À la différence des autres chefs de parti, Idrisa Seck est le seul dans l’opposition qui soit contesté à l’intérieur de sa famille politique pour s’être tenu loin du pouvoir et de ses faveurs. Les autres sont critiqués pour tout le contraire : s’être cramponnés sur Macky Sall pour jouir dans l’intimité de leurs seuls intérêts. En clair, les détracteurs du patron de Rewmi lui reprochent un manque de démocratie interne. En vérité, ils réalisent avoir trop à attendre loin des guichets automatiques du régime pendant que la classe politique, de la gauche à la droite libérale transhumante, bougonne mais s’empiffre de privilèges et de planques.
« Refonder le parti à la dérive. Nous allons enlever Idrissa Seck totalement de cette direction. Il ne répond plus à nos aspirations », disait Omar Sarr. Deux facteurs dévastateurs permettent de comprendre que le tempérament d’Idy n’est pas en cause, mais bien son solitaire positionnement sans honoraires ni émoluments pour la clientèle. Rewmi se distingue de tous les grands partis par son retrait hâtif du carcan juteux du pouvoir. Idrissa Seck tarde à réconforter ses proches collaborateurs de dispositions imminentes à s’ériger tête de proue de l’opposition et alternative plausible et prometteuse.
Pour rester productif, ni Benno Bokk Yakkar, ni le PDS et encore moins ses détracteurs ne doivent le distraire dans sa nécessaire impulsion au devant de la scène politique. Ils sont beaucoup trop nombreux et embrouillés pour s’éliminer les uns après les autres. La bataille de l’heure, celle à livrer avant même celle de la proximité, est celle du leadership dans les rangs de l’opposition, d’autorité messagère principale des aspirations à la rupture. C’est maintenant ou jamais le temps de brandir aux yeux des sénégalais la pertinence du choix, celui d’avoir opté pour le renoncement, signe du devoir.

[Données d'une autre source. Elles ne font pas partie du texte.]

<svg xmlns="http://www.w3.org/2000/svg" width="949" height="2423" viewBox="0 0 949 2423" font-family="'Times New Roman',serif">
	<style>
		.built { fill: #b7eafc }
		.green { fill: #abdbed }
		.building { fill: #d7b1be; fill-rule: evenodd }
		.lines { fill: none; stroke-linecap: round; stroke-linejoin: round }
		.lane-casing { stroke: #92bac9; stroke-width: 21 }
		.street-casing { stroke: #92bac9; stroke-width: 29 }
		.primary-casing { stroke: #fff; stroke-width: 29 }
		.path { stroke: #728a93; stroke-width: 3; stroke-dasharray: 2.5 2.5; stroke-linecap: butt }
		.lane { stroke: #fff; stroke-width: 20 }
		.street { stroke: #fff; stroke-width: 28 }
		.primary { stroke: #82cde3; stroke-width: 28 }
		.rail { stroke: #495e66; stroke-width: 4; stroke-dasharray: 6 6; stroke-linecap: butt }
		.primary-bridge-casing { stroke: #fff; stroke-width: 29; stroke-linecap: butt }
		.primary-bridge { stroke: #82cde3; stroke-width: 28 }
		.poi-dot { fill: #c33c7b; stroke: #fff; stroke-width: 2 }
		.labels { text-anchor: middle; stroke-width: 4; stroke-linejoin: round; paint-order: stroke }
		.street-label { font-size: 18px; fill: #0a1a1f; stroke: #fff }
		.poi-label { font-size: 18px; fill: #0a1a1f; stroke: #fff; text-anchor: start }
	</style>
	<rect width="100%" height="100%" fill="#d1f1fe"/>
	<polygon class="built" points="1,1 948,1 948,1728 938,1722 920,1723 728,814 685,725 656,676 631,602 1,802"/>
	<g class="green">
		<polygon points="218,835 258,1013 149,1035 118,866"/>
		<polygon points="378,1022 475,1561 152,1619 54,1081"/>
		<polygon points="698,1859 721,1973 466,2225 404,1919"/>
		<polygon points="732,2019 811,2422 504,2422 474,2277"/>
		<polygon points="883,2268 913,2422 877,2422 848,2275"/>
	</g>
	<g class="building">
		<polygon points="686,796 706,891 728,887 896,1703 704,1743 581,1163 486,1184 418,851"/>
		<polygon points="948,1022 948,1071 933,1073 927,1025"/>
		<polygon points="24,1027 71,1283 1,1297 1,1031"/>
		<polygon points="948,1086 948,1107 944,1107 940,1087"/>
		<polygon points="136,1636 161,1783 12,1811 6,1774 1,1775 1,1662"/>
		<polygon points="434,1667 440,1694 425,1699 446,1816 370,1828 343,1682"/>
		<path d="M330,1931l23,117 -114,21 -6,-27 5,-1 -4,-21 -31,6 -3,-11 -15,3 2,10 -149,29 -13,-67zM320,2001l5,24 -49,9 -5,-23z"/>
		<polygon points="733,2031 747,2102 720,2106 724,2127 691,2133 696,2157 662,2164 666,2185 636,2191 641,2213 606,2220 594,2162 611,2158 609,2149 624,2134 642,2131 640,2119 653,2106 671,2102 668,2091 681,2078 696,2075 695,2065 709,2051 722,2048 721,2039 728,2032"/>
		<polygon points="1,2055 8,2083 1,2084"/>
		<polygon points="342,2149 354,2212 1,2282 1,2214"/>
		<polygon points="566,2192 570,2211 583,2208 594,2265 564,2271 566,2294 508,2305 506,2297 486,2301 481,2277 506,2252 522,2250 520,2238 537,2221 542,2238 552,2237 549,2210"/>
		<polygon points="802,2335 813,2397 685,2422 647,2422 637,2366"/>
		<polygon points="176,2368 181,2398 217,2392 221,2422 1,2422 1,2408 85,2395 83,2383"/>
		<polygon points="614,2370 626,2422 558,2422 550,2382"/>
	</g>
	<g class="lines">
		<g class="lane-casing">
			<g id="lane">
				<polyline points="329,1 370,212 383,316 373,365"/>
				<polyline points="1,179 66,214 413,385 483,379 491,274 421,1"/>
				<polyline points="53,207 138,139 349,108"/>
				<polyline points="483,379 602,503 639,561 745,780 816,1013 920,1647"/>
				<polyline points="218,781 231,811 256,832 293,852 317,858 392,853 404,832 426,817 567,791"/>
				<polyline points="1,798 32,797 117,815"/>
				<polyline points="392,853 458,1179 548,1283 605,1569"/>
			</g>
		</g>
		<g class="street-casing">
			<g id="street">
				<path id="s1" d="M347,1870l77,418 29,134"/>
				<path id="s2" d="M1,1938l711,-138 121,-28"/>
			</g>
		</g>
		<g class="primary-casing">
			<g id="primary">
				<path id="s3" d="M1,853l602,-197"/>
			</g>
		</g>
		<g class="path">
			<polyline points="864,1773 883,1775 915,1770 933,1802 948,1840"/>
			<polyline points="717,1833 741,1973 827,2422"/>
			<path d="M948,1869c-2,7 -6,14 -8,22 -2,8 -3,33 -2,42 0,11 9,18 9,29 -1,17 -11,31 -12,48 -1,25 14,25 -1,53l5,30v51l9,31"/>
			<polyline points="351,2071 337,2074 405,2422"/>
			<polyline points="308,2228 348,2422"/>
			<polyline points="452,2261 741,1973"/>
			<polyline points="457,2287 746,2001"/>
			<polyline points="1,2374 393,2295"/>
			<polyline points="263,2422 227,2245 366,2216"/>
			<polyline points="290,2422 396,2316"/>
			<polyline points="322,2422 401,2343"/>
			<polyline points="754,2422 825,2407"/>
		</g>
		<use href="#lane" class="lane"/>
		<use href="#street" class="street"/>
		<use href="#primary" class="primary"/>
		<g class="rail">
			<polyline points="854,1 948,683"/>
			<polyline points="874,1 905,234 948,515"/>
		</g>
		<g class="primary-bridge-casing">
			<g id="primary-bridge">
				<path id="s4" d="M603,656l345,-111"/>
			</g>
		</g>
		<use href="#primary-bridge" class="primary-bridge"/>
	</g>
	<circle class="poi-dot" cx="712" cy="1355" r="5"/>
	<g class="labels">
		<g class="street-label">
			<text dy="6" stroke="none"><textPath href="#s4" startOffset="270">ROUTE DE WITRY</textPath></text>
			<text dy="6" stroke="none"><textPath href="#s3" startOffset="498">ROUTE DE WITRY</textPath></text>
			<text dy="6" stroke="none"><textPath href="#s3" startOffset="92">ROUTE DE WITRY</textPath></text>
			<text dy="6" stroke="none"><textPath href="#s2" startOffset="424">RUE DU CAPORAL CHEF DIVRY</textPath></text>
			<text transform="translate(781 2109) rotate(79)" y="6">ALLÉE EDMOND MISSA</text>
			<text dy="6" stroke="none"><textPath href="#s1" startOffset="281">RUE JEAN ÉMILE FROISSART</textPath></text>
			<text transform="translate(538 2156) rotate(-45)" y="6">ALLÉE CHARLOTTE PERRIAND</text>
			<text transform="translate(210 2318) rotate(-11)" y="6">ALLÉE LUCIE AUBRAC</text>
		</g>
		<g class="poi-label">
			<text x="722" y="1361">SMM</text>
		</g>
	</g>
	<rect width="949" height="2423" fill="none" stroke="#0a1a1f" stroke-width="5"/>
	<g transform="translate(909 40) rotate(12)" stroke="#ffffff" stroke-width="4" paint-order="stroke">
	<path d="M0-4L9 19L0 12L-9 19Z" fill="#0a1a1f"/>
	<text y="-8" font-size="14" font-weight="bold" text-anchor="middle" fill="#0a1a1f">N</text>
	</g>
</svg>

À la condition de démystifier la force des alliances-assemblages et des feintes habituelles, Idrissa Seck fera la différence à partir d’un discours clair de rupture dans l’exercice du pouvoir et de dépassement des petites querelles de cour. Orienté résolument vers des propositions novatrices de sortie de crise et de saine gouvernance, il court-circuitera toute velléité de diabolisation de sa personne. Après tout, la « karimisation » du PDS et de sa destinée l’innocente trop bien des accusations de boulimie du pouvoir dont il continue de faire les frais.
Pourquoi faire simple quand on peut faire compliqué… : un projet percutant sur la gestion des fonds politiques, sources de toute la dilapidation au sommet de l’État, doublée d’une résolution nourrie sur la réconciliation nationale et l’impérieux apaisement social suffisent largement à convaincre d’une nette propension à redorer le blason d’après Wade. Sa réputation d’homme de poigne et de vertu fera le reste. Il s’agit d’ouvrir d’abord les pompes aspirantes en s’imposant principal opposant pour ensuite pouvoir s’adosser sur le bloc imposant et non affilié des adeptes d’organisation nouvelle.
L’essentiel, c’est d’être le premier, d’être en tête, le plus à même de convaincre et de déboulonner l’adversaire d’en face. S’il est vrai qu’il faut aller vers les populations, c’est encore plus vrai que la gratification de la posture de porte-drapeau des mécontentements motive et intéresse davantage l’électorat. Si les candidatures indépendantes peinent à s’imposer sur l’échiquier politique, c’est parce qu’au Sénégal, tels les sondages dans les pays du nord, l’effet des mouvements de masse fait office de « prime à l’urne ». La majorité des citoyens sont « ramenés à la raison » et choisissent le candidat le mieux placé.
Difficile à comprendre : Idrissa Seck s’était inscrit dans une logique de sprint électoral pendant que tous les autres cherchaient à gagner du temps auprès de Macky Sall, répartiteur de refuges et de revenus. Ça lui a valu tant de reproches, tant de besoins inassouvis, tant de trahison. Et, maintenant qu’il en a subi tout ce revers, il ralentit la cadence comme dans une course de fond alors que le temps est venu de marquer la différence avec tous les autres plus prudents et moins courageux. Toujours à l’ordre du jour, la gestion sobre et vertueuse restera l’enjeu principal du débat public et, c’est en cela que la masse fluctuante et majoritaire ciblera puis, bien après, élira le 5eme président de la république.